-
هم خبر ده تا که ما سجده کنیم ** خویشتن بر کیمیایی بر زنیم
- De onlara uyalım, secde edelim, kendimizi bir kimyaya atalım (da halis altın olalım).
-
ناامیدانیم و اومیدی رسید ** راندگانیم و کرم ما را کشید
- Ümidi kesilmiş biçareleriz. Bize bir ümit ver Allah tapısından sürülmüşleriz, bizi o tapıya yine onun keremi çekti” diye yalvardılar.
-
جواب گفتن ساحر مرده با فرزندان خود
- Ölmüş büyücünün oğullarına cevap vermesi
-
گفتشان در خواب کای اولاد من ** نیست ممکن ظاهر این را دم زدن
- Babaları, onlara rüyalarında dedi ki: “Oğullarım, bunu açıkça söylemeye imkân yok.
-
فاش و مطلق گفتنم دستور نیست ** لیک راز از پیش چشمم دور نیست
- Apaçık ve olduğu gibi söylememe izin yok. Ama bu sır, uzak değil gözümün önünde.
-
لیک بنمایم نشانی با شما ** تا شود پیدا شما را این خفا 1185
- Size bir nişane göstereyim de gizli şey aşikâr olsun.
-
نور چشمانم چو آنجا گه روید ** از مقام خفتنش آگه شوید
- Gözlerimin nurları, oraya varın da onun uyumakta olduğu yeri anlayın.
-
آن زمان که خفته باشد آن حکیم ** آن عصا را قصد کن بگذار بیم
- O hakikat sahibi uyurken korkmayın asayı almaya kalkışın.
-
گر بدزدی و توانی ساحرست ** چارهی ساحر بر تو حاضرست
- Eğer çalabilirseniz o sihirbazın biridir.

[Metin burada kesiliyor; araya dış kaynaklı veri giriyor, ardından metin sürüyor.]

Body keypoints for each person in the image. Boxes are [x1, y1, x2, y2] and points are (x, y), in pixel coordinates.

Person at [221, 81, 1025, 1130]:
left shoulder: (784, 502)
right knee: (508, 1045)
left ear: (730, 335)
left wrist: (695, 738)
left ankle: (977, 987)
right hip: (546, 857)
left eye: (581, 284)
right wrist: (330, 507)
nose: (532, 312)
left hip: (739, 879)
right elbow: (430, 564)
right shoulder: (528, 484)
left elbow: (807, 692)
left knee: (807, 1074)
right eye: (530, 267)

Sihirbaza karşı çare bulmayı bilirsiniz siz.
-
ور نتانی هان و هان آن ایزدیست ** او رسول ذوالجلال و مهتدیست
- Yok, eğer çalamazsanız aman ha aman… Kendinize gelin, o, Allah eridir. Ululuk sahibi ve hidayet verici Allah’ın elçisidir.
-
گر جهان فرعون گیرد شرق و غرب ** سرنگون آید خدا آنگاه حرب 1190
- Yeryüzü doğudan batıya kadar Firavunla dolsa savaş zamanı Allah, yine onu üstün eder; Firavun, baş aşağı gelir.